Work item: All the data below goes into the copy word for word, but the pictures don't.

Given material:
Content starts

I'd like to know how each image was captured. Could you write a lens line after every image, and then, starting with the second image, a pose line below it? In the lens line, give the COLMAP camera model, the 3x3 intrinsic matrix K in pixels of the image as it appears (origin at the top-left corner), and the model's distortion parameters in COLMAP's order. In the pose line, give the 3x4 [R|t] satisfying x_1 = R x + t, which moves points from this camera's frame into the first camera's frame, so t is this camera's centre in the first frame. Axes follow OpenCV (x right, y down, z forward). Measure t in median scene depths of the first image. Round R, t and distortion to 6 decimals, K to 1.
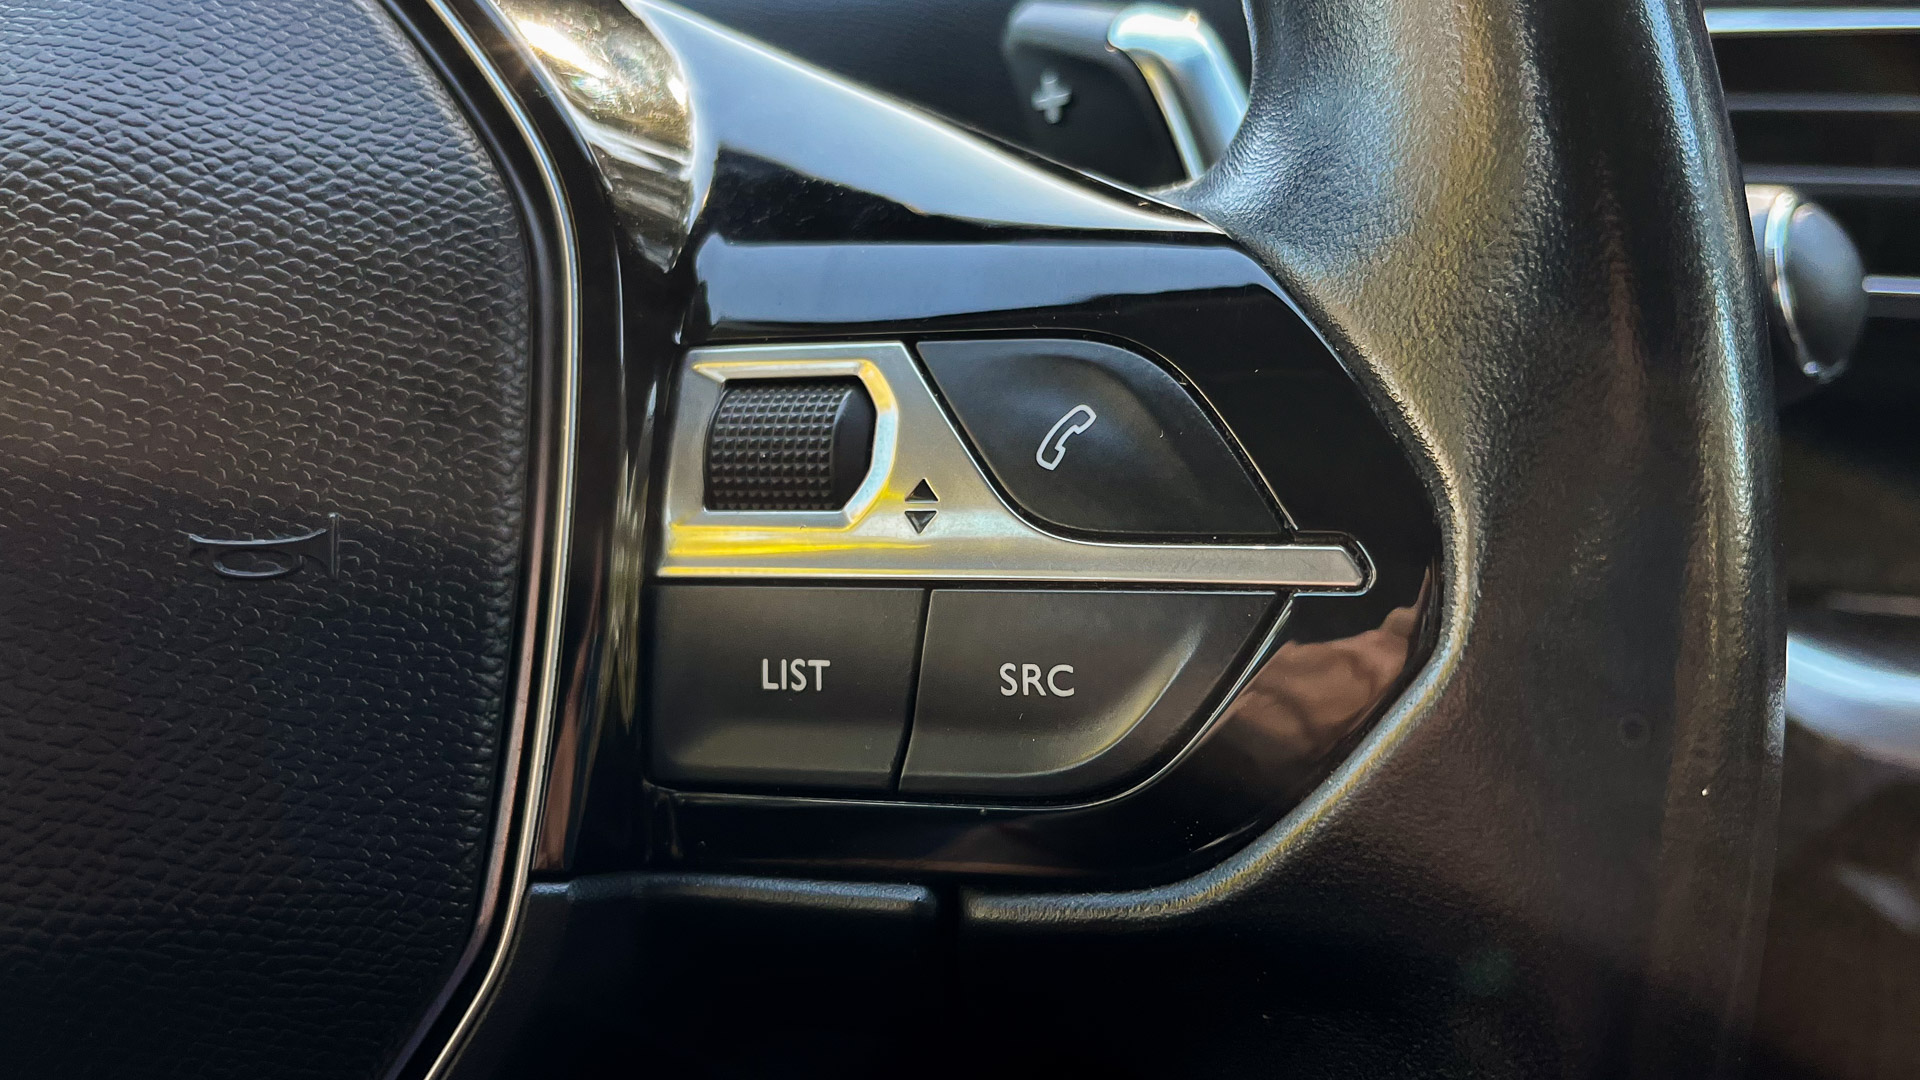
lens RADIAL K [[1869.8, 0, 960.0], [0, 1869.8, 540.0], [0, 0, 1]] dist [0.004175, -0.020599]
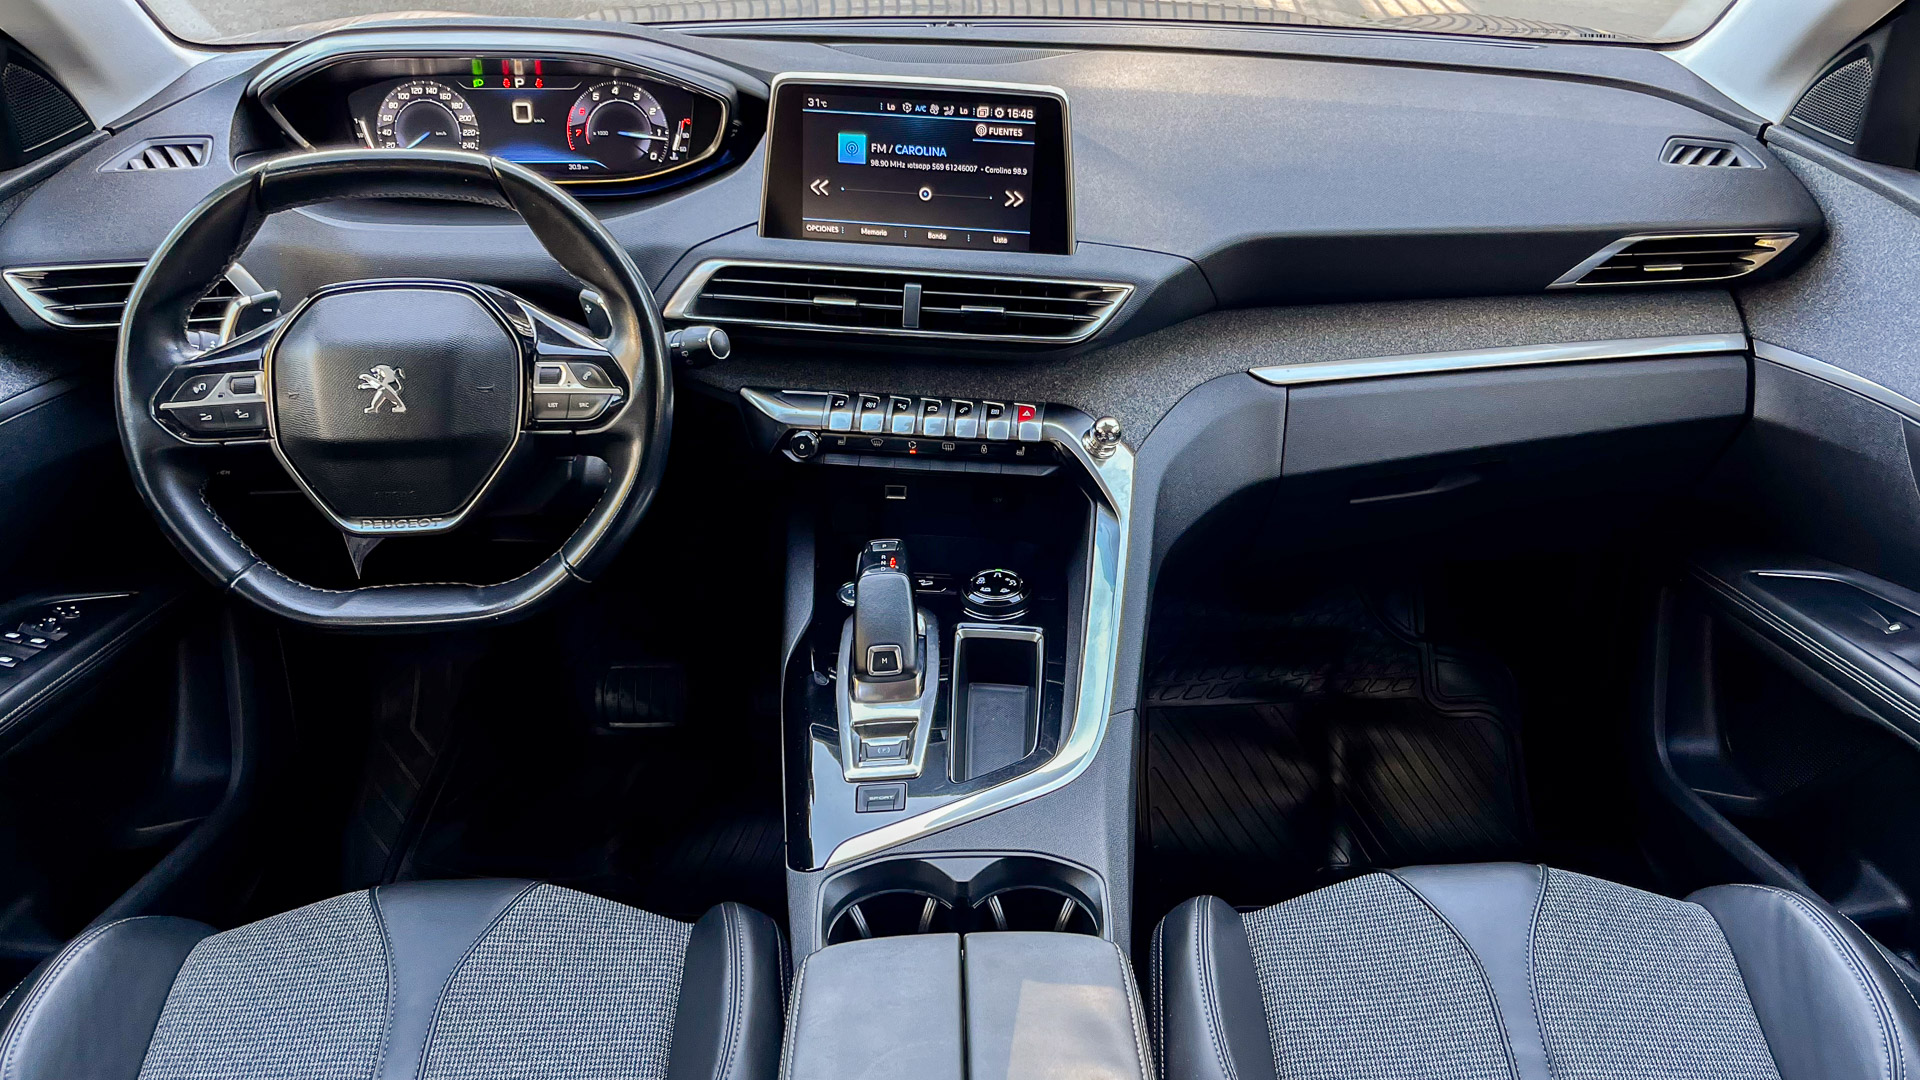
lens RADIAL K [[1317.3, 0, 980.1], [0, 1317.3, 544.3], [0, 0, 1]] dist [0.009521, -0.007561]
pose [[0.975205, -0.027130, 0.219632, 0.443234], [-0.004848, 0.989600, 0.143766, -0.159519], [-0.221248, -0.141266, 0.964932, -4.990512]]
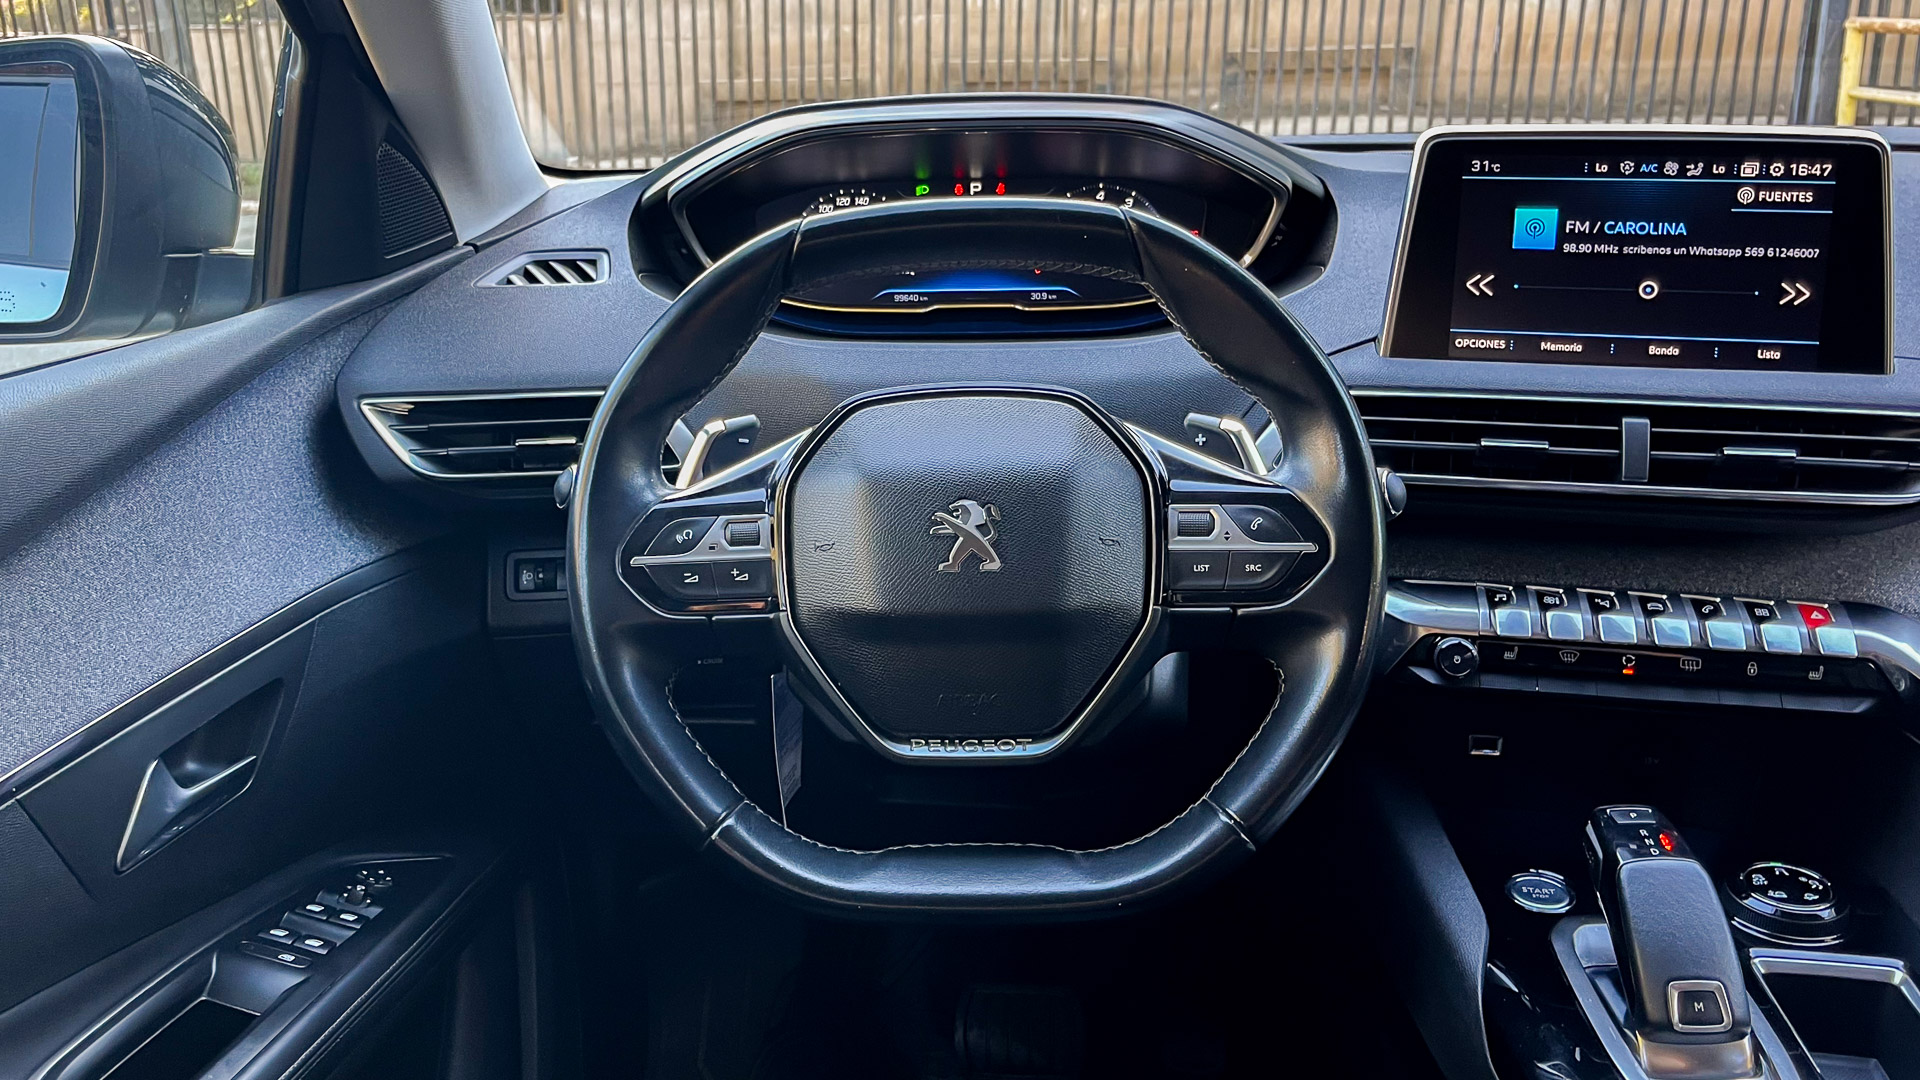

Content ends

Task response:
I'd like to know how each image was captured. Could you write a lens line after every image, and then, starting with the second image, a pose line below it? In the lens line, give the COLMAP camera model, the 3x3 intrinsic matrix K in pixels of the image as it appears (origin at the top-left corner), and the model's distortion parameters in COLMAP's order. In the pose line, give the 3x4 [R|t] satisfying x_1 = R x + t, which moves points from this camera's frame into the first camera's frame, so t is this camera's centre in the first frame. Axes follow OpenCV (x right, y down, z forward). Measure t in median scene depths of the first image. Round R, t and distortion to 6 decimals, K to 1.
lens RADIAL K [[1869.8, 0, 960.0], [0, 1869.8, 540.0], [0, 0, 1]] dist [0.004175, -0.020599]
lens RADIAL K [[1317.3, 0, 980.1], [0, 1317.3, 544.3], [0, 0, 1]] dist [0.009521, -0.007561]
pose [[0.975205, -0.027130, 0.219632, 0.443234], [-0.004848, 0.989600, 0.143766, -0.159519], [-0.221248, -0.141266, 0.964932, -4.990512]]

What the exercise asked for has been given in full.